ChipMOS also announced that its Board of Directors has approved the Company’s repurchase of up to US$10 million of its common shares, utilizing a portion of the proceeds from the Modern Mind transaction. The Company intends to effect the repurchases commencing in the fourth quarter of 2011 in accordance with the requirements of Rule 10b-5-1 and Rule 10b-18 under the Securities Exchange Act of 1934, as amended. The acquired shares will be retired and cancelled upon repurchases. As of September 30, 2011, the Company had approximately 27 million common shares outstanding.

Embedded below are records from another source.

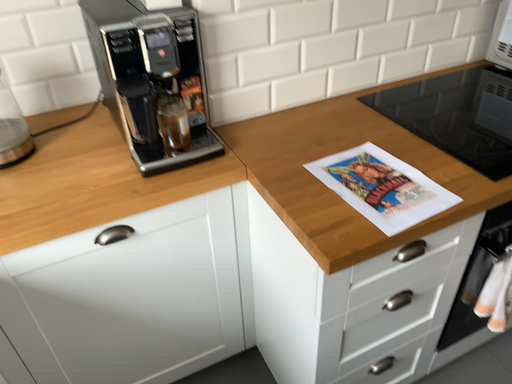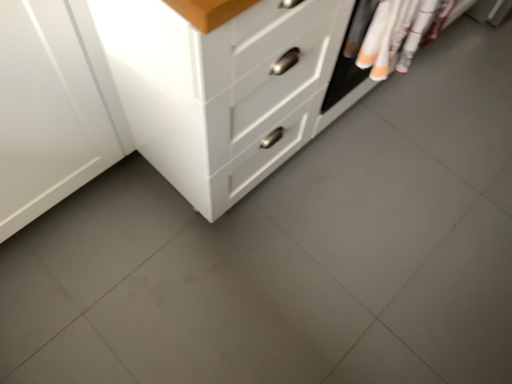
Question: How did the camera likely rotate when shooting the video?

Choices:
 (A) rotated left
 (B) rotated right

Answer: (B)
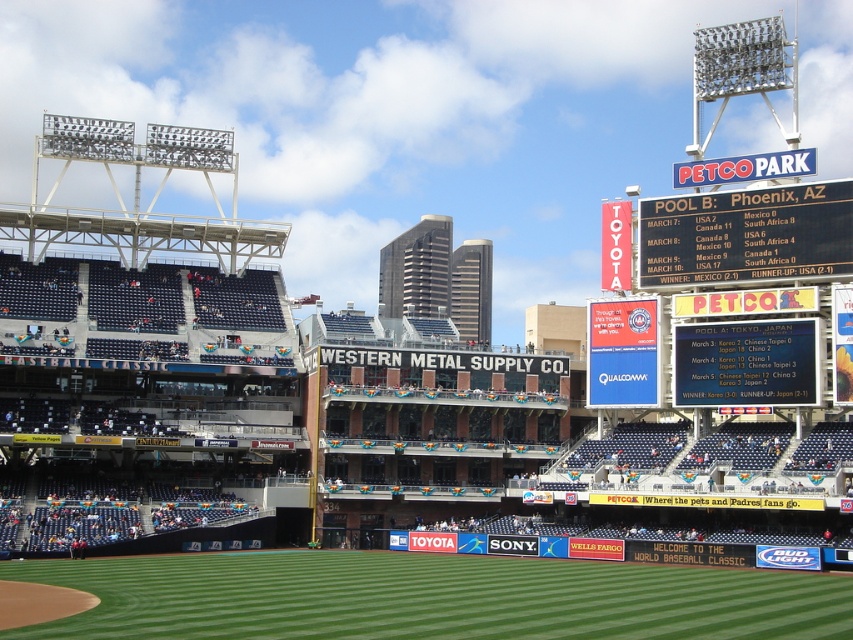
Based on the photo, you are a photographer standing at the edge of the baseball field. You want to capture a photo that includes both the green grass at lower center and the white plastic scoreboard at upper right. Based on their positions, where should you position your camera to ensure both elements are in the frame?

Since the green grass at lower center is located below the white plastic scoreboard at upper right, you should position your camera at a lower angle to include both elements in the frame.

You are a photographer positioned at the center of the baseball field at Petco Park. You want to capture a shot that includes both the green grass at lower center and the white plastic scoreboard at upper right. Given that your camera has a focal length of 50mm, which is suitable for capturing objects within a 20 meter range, will you be able to frame both objects in a single shot?

The green grass at lower center is 20.12 meters away from the white plastic scoreboard at upper right. Since the distance between them is slightly over 20 meters, the camera with a 50mm focal length might struggle to capture both in a single shot as it is optimized for objects within 20 meters.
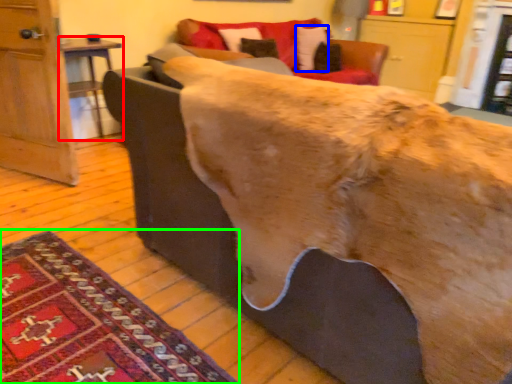
Question: Which is nearer to the table (highlighted by a red box)? pillow (highlighted by a blue box) or mat (highlighted by a green box).

Choices:
 (A) pillow
 (B) mat

Answer: (A)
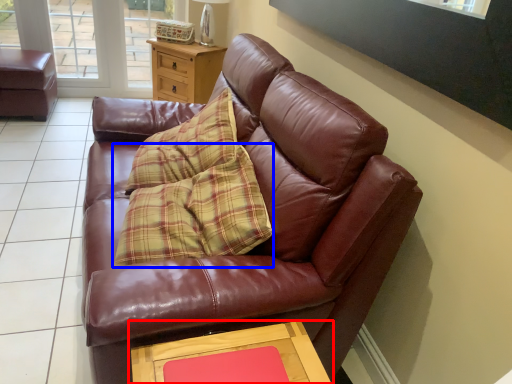
Question: Which object is further to the camera taking this photo, table (highlighted by a red box) or pillow (highlighted by a blue box)?

Choices:
 (A) table
 (B) pillow

Answer: (B)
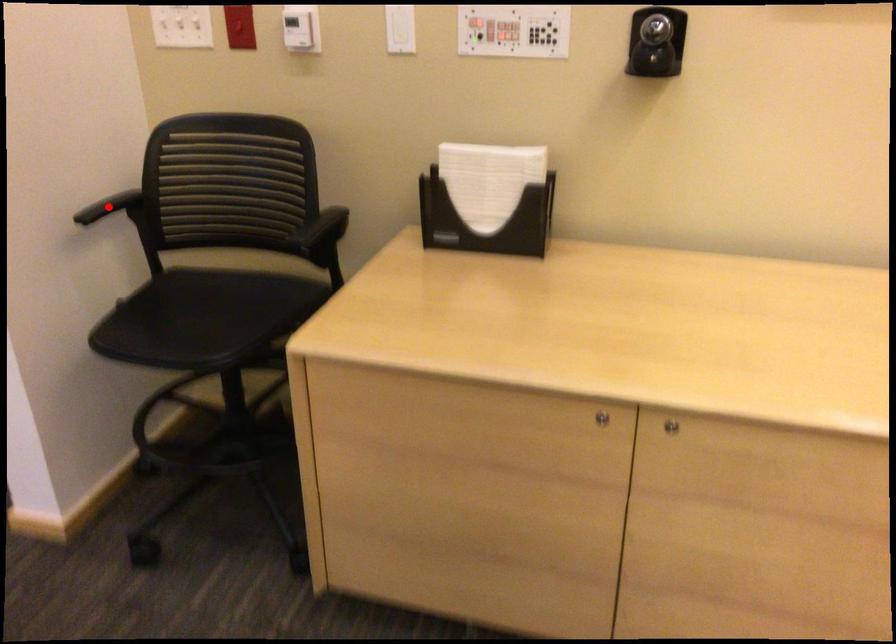
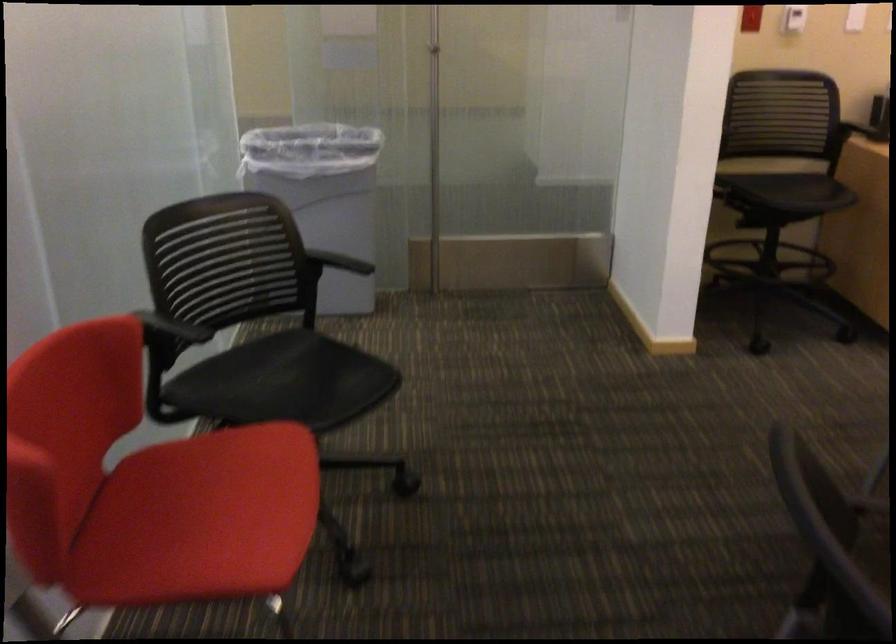
Question: I am providing you with two images of the same scene from different viewpoints. A red point is marked on the first image. Is the red point's position out of view in image 2?

Choices:
 (A) Yes
 (B) No

Answer: (A)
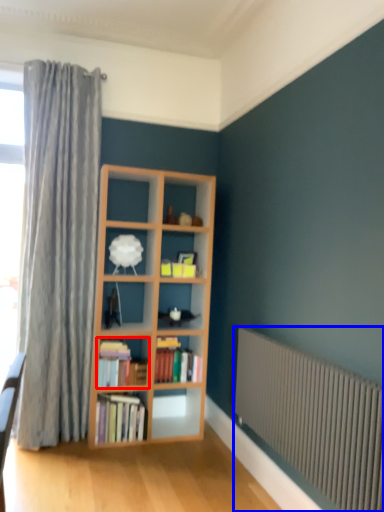
Question: Among these objects, which one is farthest to the camera, book (highlighted by a red box) or radiator (highlighted by a blue box)?

Choices:
 (A) book
 (B) radiator

Answer: (A)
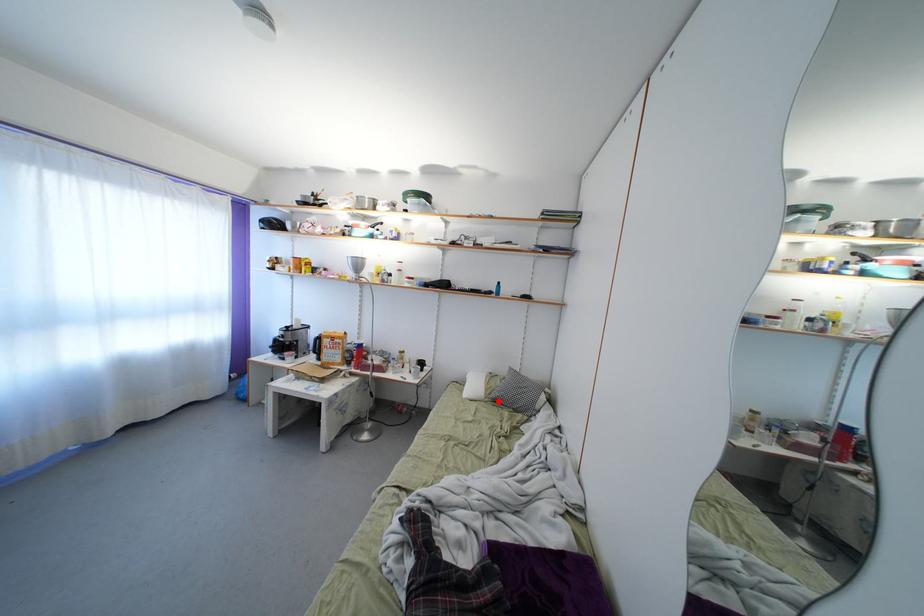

S.J. Cheng, Chairman and Chief Executive Officer of ChipMOS, commented, “We have made considerable progress over the past several quarters towards our stated goals of revenue growth, improved margins, customer and end market diversification, and further strengthening of our balance sheet. The share repurchase program announced today reflects the belief of both our Board of Directors and management in our substantially improved business fundamentals, strong competitive position and positive long-term outlook. We further believe this share repurchase underscores our continued commitment to our shareholders.”

About ChipMOS TECHNOLOGIES (Bermuda) LTD.:

ChipMOS (http:www.chipmos.com) is a leading independent provider of semiconductor testing and assembly services to customers in Taiwan, Japan, and the U.S. With advanced facilities in Hsinchu and Southern Taiwan Science Parks in Taiwan and Shanghai, ChipMOS and its subsidiaries provide testing and assembly services to a broad range of customers, including leading fabless semiconductor companies, integrated device manufacturers and independent semiconductor foundries.

Forward-Looking Statements

Certain statements contained in this announcement may be viewed as “forward-looking statements” within the meaning of Section 27A of the U.S. Securities Act of 1933, as amended, and Section 21E of the U.S. Securities Exchange Act of 1934, as amended. Such forward-looking statements involve known and unknown risks, uncertainties and other factors, which may cause the actual performance, financial condition or results of operations of the Company to be materially different from any future performance, financial condition or results of operations implied by such


forward-looking statements. Further information regarding these risks, uncertainties and other factors is included in the Company’s most recent Annual Report on Form 20-F filed with the U.S. Securities and Exchange Commission (the “SEC”) and in the Company’s other filings with the SEC.